_Required work_:
Update the material below by changing every "phylum" to "division" and keeping all other text as it is.

_Material provided_:
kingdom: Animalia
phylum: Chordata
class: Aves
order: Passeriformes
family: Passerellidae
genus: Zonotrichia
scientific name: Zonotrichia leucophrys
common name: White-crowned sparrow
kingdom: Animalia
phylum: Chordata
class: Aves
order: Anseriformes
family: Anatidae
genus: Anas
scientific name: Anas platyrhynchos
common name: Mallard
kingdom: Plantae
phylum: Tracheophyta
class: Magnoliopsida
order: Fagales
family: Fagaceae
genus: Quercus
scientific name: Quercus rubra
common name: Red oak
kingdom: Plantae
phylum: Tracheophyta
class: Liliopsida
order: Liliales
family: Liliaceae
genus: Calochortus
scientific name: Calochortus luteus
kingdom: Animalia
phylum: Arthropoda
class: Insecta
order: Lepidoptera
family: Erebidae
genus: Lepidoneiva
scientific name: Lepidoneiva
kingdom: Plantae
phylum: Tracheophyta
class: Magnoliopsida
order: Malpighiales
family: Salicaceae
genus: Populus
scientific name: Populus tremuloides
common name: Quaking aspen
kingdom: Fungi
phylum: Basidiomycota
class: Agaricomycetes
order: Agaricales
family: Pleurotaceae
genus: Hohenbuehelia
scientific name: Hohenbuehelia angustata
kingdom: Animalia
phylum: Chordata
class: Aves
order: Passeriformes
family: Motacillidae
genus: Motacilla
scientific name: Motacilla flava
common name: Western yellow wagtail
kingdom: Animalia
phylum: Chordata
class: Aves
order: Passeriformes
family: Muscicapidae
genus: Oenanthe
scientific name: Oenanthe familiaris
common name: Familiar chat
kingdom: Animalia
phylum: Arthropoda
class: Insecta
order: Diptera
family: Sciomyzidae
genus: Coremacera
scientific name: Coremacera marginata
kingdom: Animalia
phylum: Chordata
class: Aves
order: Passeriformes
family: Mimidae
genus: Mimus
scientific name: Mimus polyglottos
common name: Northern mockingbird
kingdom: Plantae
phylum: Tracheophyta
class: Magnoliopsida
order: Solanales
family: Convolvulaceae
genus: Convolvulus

_Answer to the task_:
kingdom: Animalia
division: Chordata
class: Aves
order: Passeriformes
family: Passerellidae
genus: Zonotrichia
scientific name: Zonotrichia leucophrys
common name: White-crowned sparrow
kingdom: Animalia
division: Chordata
class: Aves
order: Anseriformes
family: Anatidae
genus: Anas
scientific name: Anas platyrhynchos
common name: Mallard
kingdom: Plantae
division: Tracheophyta
class: Magnoliopsida
order: Fagales
family: Fagaceae
genus: Quercus
scientific name: Quercus rubra
common name: Red oak
kingdom: Plantae
division: Tracheophyta
class: Liliopsida
order: Liliales
family: Liliaceae
genus: Calochortus
scientific name: Calochortus luteus
kingdom: Animalia
division: Arthropoda
class: Insecta
order: Lepidoptera
family: Erebidae
genus: Lepidoneiva
scientific name: Lepidoneiva
kingdom: Plantae
division: Tracheophyta
class: Magnoliopsida
order: Malpighiales
family: Salicaceae
genus: Populus
scientific name: Populus tremuloides
common name: Quaking aspen
kingdom: Fungi
division: Basidiomycota
class: Agaricomycetes
order: Agaricales
family: Pleurotaceae
genus: Hohenbuehelia
scientific name: Hohenbuehelia angustata
kingdom: Animalia
division: Chordata
class: Aves
order: Passeriformes
family: Motacillidae
genus: Motacilla
scientific name: Motacilla flava
common name: Western yellow wagtail
kingdom: Animalia
division: Chordata
class: Aves
order: Passeriformes
family: Muscicapidae
genus: Oenanthe
scientific name: Oenanthe familiaris
common name: Familiar chat
kingdom: Animalia
division: Arthropoda
class: Insecta
order: Diptera
family: Sciomyzidae
genus: Coremacera
scientific name: Coremacera marginata
kingdom: Animalia
division: Chordata
class: Aves
order: Passeriformes
family: Mimidae
genus: Mimus
scientific name: Mimus polyglottos
common name: Northern mockingbird
kingdom: Plantae
division: Tracheophyta
class: Magnoliopsida
order: Solanales
family: Convolvulaceae
genus: Convolvulus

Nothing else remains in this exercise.